■ TASK REQUIREMENTS
Copy verbatim the lines of the records starting at the line that contains "text ChainSilhouetteIterator(), [59, 1130, 1181, 1154]" and ending at the line that contains "text Interface1D that", both included.

■ LISTING
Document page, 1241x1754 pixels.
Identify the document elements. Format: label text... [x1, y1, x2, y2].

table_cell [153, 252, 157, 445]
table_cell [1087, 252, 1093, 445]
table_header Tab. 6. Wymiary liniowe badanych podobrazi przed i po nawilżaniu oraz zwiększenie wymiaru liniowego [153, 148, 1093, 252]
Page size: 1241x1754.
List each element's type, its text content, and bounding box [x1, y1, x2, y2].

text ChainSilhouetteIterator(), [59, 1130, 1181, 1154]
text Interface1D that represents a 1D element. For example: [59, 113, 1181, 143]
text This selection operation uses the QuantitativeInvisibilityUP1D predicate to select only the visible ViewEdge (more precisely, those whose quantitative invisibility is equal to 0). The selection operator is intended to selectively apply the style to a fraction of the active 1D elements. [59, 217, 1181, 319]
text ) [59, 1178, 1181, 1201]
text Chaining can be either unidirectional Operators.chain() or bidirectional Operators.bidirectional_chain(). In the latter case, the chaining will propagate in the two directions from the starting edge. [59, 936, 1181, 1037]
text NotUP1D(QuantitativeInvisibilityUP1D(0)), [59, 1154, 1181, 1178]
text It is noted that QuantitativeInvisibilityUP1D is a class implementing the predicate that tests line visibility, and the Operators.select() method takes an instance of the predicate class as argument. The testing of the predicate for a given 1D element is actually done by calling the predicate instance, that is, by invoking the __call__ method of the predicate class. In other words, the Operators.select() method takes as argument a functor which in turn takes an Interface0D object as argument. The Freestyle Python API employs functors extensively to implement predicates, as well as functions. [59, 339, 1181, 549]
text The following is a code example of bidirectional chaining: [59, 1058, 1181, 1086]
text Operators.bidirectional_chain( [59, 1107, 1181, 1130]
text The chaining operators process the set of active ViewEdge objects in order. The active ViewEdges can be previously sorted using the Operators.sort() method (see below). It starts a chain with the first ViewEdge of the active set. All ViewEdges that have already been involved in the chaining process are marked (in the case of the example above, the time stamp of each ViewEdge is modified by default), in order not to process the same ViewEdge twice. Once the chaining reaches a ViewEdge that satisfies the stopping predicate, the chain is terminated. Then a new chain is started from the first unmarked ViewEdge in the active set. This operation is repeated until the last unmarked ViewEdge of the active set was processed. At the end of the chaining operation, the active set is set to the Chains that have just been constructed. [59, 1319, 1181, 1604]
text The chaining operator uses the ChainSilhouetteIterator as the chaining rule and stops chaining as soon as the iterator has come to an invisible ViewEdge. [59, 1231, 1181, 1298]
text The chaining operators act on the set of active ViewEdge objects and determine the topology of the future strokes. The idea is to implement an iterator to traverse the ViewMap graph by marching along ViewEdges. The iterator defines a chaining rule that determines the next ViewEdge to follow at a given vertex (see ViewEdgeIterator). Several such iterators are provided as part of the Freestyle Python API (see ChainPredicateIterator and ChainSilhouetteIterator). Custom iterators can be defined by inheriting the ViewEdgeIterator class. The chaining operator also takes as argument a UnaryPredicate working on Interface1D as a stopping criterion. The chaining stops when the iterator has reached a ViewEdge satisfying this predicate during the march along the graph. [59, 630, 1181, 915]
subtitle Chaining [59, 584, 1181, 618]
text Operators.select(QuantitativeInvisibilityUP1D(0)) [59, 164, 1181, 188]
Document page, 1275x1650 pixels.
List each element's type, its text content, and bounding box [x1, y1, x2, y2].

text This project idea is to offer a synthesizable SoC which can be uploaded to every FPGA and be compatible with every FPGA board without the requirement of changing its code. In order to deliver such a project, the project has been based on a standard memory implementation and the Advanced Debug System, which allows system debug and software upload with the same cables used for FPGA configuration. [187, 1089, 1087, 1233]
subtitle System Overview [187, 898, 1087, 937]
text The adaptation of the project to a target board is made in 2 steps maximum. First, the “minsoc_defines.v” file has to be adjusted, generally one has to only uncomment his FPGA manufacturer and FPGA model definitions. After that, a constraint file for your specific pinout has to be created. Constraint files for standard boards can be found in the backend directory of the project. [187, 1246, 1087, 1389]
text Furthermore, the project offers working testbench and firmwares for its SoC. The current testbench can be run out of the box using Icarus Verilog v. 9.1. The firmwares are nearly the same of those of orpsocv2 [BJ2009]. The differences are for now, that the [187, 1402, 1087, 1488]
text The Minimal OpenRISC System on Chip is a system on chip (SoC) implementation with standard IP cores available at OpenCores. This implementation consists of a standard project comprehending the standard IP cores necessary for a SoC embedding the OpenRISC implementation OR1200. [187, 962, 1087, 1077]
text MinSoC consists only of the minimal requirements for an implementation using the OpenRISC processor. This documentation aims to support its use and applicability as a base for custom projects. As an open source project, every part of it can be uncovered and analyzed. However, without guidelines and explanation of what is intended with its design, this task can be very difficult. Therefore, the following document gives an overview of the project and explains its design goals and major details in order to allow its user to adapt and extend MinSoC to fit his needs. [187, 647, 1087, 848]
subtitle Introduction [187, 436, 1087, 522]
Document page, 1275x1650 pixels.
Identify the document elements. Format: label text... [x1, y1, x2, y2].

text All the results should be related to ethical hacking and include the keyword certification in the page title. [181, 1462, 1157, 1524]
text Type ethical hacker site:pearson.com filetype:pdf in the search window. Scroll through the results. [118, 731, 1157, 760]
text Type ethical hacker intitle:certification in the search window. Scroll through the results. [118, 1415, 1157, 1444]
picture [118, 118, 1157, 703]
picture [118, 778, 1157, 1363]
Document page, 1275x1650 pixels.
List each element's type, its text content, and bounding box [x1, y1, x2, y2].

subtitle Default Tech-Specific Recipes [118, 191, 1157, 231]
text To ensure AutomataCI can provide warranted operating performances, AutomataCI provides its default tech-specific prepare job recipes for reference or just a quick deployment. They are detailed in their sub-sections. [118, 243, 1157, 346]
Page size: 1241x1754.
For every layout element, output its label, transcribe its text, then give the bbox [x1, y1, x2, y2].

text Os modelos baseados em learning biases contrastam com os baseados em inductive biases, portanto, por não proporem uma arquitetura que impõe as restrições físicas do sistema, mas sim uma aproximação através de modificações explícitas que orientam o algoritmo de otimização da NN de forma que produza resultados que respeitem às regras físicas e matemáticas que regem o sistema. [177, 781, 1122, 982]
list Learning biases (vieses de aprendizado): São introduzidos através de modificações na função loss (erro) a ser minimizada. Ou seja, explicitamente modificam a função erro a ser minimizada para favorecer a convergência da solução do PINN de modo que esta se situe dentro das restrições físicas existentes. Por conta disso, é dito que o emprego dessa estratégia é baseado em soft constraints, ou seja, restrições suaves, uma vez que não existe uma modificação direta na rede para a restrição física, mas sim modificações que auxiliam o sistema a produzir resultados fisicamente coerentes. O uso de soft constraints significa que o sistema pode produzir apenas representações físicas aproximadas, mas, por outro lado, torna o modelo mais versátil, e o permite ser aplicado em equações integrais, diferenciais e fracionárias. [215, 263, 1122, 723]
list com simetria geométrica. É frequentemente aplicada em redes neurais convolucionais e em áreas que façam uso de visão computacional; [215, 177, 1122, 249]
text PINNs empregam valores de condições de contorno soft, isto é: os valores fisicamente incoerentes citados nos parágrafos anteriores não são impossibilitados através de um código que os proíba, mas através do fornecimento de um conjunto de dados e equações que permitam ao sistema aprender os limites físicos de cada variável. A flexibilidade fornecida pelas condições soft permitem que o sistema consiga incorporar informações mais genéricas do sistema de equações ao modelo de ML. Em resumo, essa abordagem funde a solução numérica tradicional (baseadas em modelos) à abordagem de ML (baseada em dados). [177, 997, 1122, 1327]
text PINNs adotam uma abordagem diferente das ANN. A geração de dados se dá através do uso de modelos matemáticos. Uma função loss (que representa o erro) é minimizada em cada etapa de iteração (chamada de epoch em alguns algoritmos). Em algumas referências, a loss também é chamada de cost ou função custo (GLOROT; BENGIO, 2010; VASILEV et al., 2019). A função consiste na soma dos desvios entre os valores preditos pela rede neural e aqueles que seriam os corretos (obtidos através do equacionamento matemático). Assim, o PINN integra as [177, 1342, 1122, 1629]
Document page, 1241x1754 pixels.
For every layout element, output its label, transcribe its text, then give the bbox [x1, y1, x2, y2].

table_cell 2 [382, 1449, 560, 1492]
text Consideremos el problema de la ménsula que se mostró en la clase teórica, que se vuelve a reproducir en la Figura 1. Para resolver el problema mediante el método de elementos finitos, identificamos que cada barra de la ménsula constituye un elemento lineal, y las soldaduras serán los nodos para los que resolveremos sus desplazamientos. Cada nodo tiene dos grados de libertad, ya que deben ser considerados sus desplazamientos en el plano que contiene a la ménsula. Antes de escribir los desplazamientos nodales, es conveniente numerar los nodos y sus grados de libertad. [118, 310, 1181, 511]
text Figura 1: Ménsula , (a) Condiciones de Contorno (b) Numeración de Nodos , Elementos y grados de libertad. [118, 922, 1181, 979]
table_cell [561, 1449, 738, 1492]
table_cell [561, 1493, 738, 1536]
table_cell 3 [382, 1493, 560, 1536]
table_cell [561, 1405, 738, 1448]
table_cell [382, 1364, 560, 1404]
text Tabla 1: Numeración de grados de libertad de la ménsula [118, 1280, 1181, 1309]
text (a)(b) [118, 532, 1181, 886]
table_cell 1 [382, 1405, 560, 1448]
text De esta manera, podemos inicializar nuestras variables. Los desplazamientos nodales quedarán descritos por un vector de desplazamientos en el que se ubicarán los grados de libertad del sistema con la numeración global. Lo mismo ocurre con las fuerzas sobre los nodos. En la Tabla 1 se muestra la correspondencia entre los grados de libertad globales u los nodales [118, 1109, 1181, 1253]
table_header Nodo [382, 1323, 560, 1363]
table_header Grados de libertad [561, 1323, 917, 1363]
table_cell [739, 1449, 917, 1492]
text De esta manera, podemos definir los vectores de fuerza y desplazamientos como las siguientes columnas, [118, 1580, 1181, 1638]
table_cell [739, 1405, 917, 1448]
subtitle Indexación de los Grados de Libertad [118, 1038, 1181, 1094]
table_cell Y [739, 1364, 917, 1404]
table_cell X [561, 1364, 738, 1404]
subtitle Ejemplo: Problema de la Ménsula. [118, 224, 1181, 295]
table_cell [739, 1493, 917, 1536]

■ ANSWER IN FULL
text ChainSilhouetteIterator(), [59, 1130, 1181, 1154]
text Interface1D that represents a 1D element. For example: [59, 113, 1181, 143]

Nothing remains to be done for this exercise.